In our view, however, some of the FCA's arguments for moving to greater publication of information about investigations are not compelling.
There is no doubt that some of the FCA's Enforcement caseload has moved slowly in the last few years; this is the experience of many practitioners in this area, including us. The FCA was roundly criticised for a delayed investigation by the Upper Tribunal in 2023. However, the issue in our view is not caused by a lack of publicity over the cases the FCA is pursuing, or likely to be resolved by greater publicity. It is more likely to be resolved by more strategic case selection by the FCA than we have seen in recent years, and better resourced Enforcement teams.

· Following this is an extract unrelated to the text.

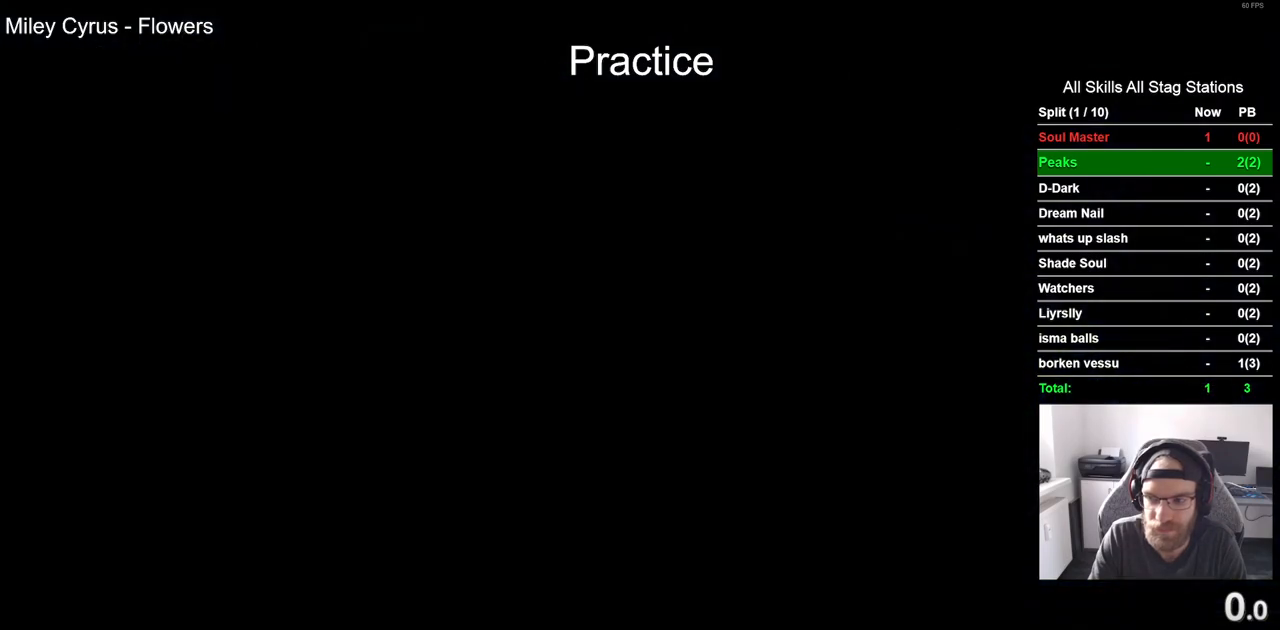
{"dt_ms": 500, "buttons": ["DPAD_RIGHT"], "left_stick": "center", "right_stick": "center", "events": []}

Further, in our view, a number of these proposals are highly controversial. In particular:
- there is no doubt (as the FCA recognises in the CP) that starting an investigation alone is not an indication of 'guilt' - i.e. that the firm or individual has actually breached any regulatory rule – nor should it be read as such. The legal test in FSMA that the FCA must satisfy before it may open an investigation is very low. However, despite any routine FCA statement warning that an announcement of a new investigation is not a finding of a breach, the court of public opinion is unlikely to be concerned with legal detail. Commentary in social or mainstream media about the opening of an investigation may see firms judged publicly – and their reputations damaged – on the basis of presumption and speculation, before any evidence has been gathered or any arguments put forward. It seems to us that would be a retrograde step;
- there is a very real risk of these new proposals leading to serious injustice, as some firms will undoubtedly be exposed to reputational damage (or serious risk of it) even if they are later found to have done nothing wrong. Some firms may well be discouraged from making good arguments they have, because commercially the benefits of doing so would be outweighed by reputational risks, and pressure to try to close the matter and move on;
- fairness of process matters considerably, and there is no doubt that misinformation circulating in public, or commentators rushing to conclusions, can prejudice a fair hearing later on;
- serious disputes between regulated professionals and their regulator need to be resolved in a forum that fairly allows each side to make its arguments without the outcome being prejudged. Regulatory rules and principles are frequently open to interpretation. A firm under FCA investigation may have very good technical arguments to explain why it did what it did, why its people acted reasonably and why it did not breach the FCA's Rules or Principles. It should be allowed to make those arguments to its regulator in a fair and balanced decision making process, and be judged after a thorough review of the evidence. The proper interpretation of the Consumer Duty, MCOB, CONC or the Money Laundering Regulations may matter enormously to a firm, the FCA, and industry more widely. The current process allows for those issues to be addressed in detail, and away from the public gaze, before a decision is made and then publicised. There is a risk that in the future these issues will simply not be ventilated - to the detriment of the financial services industry as a whole - because the reputational risk to firms of being found to be 'under investigation' at all will be too great;
- in our view there are arguments that by taking this step, the FCA is making the environment for regulated businesses in the UK less – not more – attractive, compared to the UK's international peers.